Based on these unreliable surveys, Nelson claims he can predict future housing demand. For example, he says the demand for Twin Cities townhouses, apartments and condominiums will increase from 426,000 today to 619,000 by 2040.
As Economics 101 teaches, “demand” is not a single number, but a relationship between prices and quantities. At higher prices, we want less; at lower prices, we want more. Nelson has apparently never taken Economics 101, as he repeatedly uses the term “demand” but never mentions prices.
Given a choice between a “walkable” neighborhood and one that is not walkable, you might choose walkable. But given a choice between a 1,400-square-foot home on a tiny lot in a congested part of town for $375,000 and a 2,400-square-foot home on a large lot in a quiet suburb for $295,000, most people would prefer the larger home.
Factors such as congestion, noise, privacy and cost never enter into Nelson’s calculations. Yet the Thrive plan’s compact, walkable neighborhoods will offer people more congestion and noise and less privacy at a higher cost per square foot than single‐family homes on large suburban lots.

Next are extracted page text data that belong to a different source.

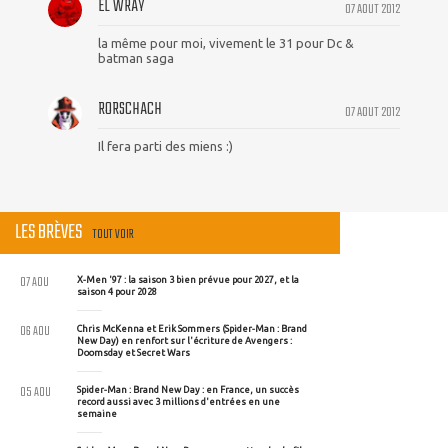
EL WRAY
07 AOUT 2012
la même pour moi, vivement le 31 pour Dc &
batman saga
RORSCHACH
07 AOUT 2012
Il fera parti des miens :)
LES BRÈVES
TOUT VOIR
07 AOU
X-Men '97 : la saison 3 bien prévue pour 2027, et la
saison 4 pour 2028
06 AOU
Chris McKenna et Erik Sommers (Spider-Man : Brand
New Day) en renfort sur l'écriture de Avengers :
Doomsday et Secret Wars
05 AOU
Spider-Man : Brand New Day : en France, un succès
record aussi avec 3 millions d'entrées en une
semaine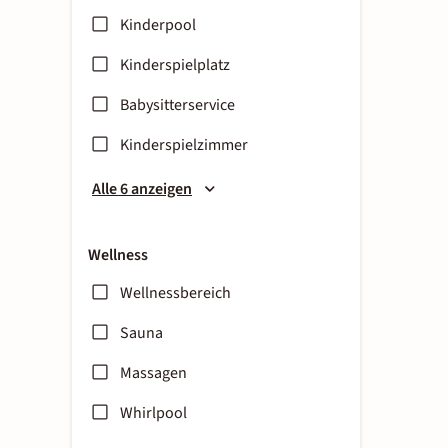
Kinderpool
Kinderspielplatz
Babysitterservice
Kinderspielzimmer
Alle 6 anzeigen
Wellness
Wellnessbereich
Sauna
Massagen
Whirlpool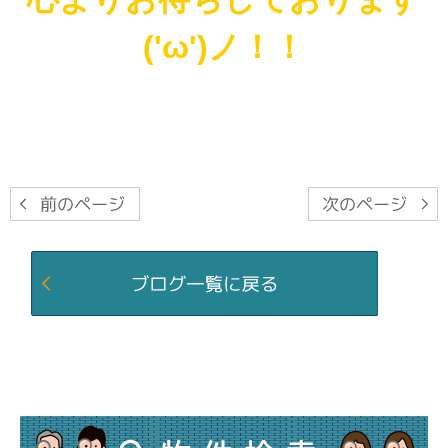
('ω')ノ！！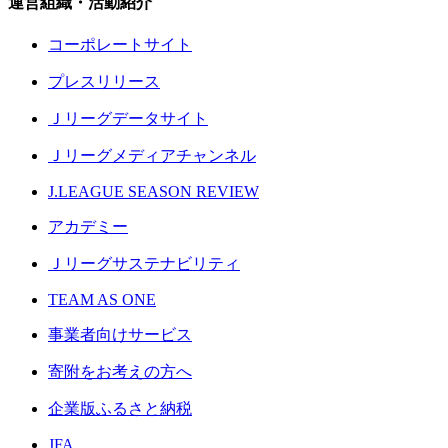
運営組織・活動紹介
コーポレートサイト
プレスリリース
Ｊリーグデータサイト
Ｊリーグメディアチャンネル
J.LEAGUE SEASON REVIEW
アカデミー
Ｊリーグサステナビリティ
TEAM AS ONE
事業者向けサービス
寄附をお考えの方へ
企業版ふるさと納税
JFA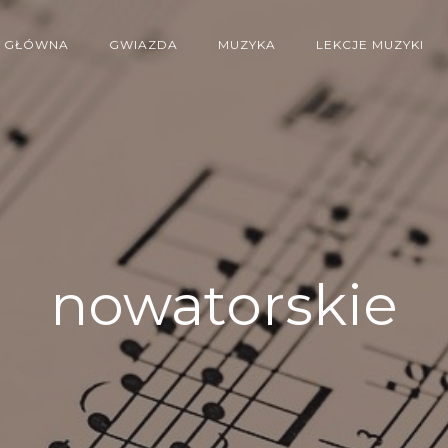
GŁÓWNA
GWIAZDA
MUZYKA
LEKCJE MUZYKI
nowatorskie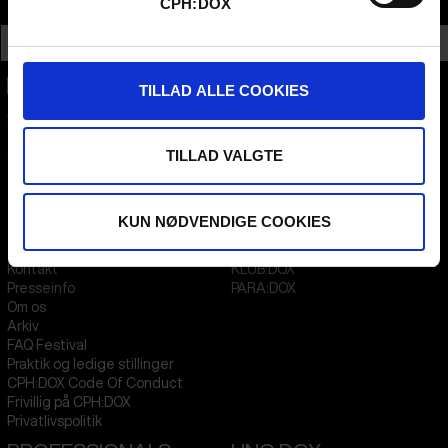
CPH:DOX
Info
Nationalitet
Brazil
TILLAD ALLE COOKIES
CPH:DOX
Flæsketorvet 60, 3s
1711
Copenhagen V
TILLAD VALGTE
Denmark
CVR
31285569
KUN NØDVENDIGE COOKIES
FESTIVAL 2026 DA
STREAMING
Kontakt
KLUB:DOX
Presseinfo
PARA:DOX
Om os
Arkiv
FAQ Festival
Praktik og ledige stillinger
CPH:DOX Code Of Conduct
Frivillig på CPH:DOX
Privatlivspolitik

Nelson’s report has additional flaws. He says “sweeping demographic changes” — including an aging population, increasing numbers of ethnic minorities and declining numbers of households with children — are changing housing preferences. Yet, as shown by a recent Fannie Mae study, his assumption that large numbers of these people are moving into apartments, townhouses or houses on small lots is not coming true.

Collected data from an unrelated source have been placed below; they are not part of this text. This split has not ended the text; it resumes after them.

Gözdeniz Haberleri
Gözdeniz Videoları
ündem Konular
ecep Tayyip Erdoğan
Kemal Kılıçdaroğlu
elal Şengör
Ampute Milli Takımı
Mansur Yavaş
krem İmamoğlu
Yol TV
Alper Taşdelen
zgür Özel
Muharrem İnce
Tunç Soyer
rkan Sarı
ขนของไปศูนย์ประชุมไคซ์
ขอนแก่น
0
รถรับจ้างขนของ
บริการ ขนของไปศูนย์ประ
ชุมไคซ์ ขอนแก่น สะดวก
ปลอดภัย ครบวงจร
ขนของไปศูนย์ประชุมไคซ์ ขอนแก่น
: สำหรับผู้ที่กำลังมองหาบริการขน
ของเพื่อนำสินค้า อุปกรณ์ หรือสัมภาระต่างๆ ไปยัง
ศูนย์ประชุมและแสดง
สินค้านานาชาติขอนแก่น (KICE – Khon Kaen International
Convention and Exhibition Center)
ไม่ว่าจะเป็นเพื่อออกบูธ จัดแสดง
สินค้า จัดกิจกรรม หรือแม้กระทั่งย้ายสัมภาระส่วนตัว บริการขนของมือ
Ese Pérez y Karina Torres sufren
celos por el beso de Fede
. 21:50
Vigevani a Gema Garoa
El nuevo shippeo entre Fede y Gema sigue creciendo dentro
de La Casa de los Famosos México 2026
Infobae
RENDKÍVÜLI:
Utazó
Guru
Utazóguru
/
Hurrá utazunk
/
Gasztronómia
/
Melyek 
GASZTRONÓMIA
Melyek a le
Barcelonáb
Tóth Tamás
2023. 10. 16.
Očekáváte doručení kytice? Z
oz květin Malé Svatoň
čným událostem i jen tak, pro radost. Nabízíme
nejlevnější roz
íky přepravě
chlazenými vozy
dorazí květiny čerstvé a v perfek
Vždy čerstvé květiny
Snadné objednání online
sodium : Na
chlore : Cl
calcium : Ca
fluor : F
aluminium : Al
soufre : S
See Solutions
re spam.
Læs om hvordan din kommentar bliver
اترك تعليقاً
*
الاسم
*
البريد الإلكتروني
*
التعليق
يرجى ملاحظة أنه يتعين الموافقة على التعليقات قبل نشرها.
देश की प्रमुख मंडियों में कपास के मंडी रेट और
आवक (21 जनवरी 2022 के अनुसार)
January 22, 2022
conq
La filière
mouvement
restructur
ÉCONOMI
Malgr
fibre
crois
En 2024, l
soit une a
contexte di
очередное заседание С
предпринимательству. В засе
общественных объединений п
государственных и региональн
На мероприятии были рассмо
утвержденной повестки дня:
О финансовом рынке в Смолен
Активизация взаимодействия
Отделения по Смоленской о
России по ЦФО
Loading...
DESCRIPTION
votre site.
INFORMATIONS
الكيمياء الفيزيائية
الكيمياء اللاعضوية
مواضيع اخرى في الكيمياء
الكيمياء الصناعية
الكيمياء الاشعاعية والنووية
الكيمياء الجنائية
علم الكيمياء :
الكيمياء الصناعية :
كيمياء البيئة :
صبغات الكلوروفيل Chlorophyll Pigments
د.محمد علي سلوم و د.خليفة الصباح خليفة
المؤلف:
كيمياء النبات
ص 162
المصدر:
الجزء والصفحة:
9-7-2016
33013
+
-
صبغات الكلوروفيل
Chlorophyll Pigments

In addition, five of the Nelson report’s 10 figures and five of its 13 tables give as their sole source: “Arthur C. Nelson.” The Met Council is basing the future of the Twin Cities region on someone who doesn’t understand the law of supply and demand or the need to document his assertions.
The real question is: Why should the Met Council have anything to do with determining future housing supplies?
As Malizia pointed out in his response to Nelson, if people’s preferences change and housing is left to the market, the market will respond to those changes.
Not satisfied with that, the Met Council wants to dictate future housing choices by restricting low‐density housing and subsidizing high‐density housing near rail stations.
These policies will make housing less affordable, which (perhaps deliberately) will make the council’s prediction of an increasing desire for multifamily housing a self‐fulfilling prophecy.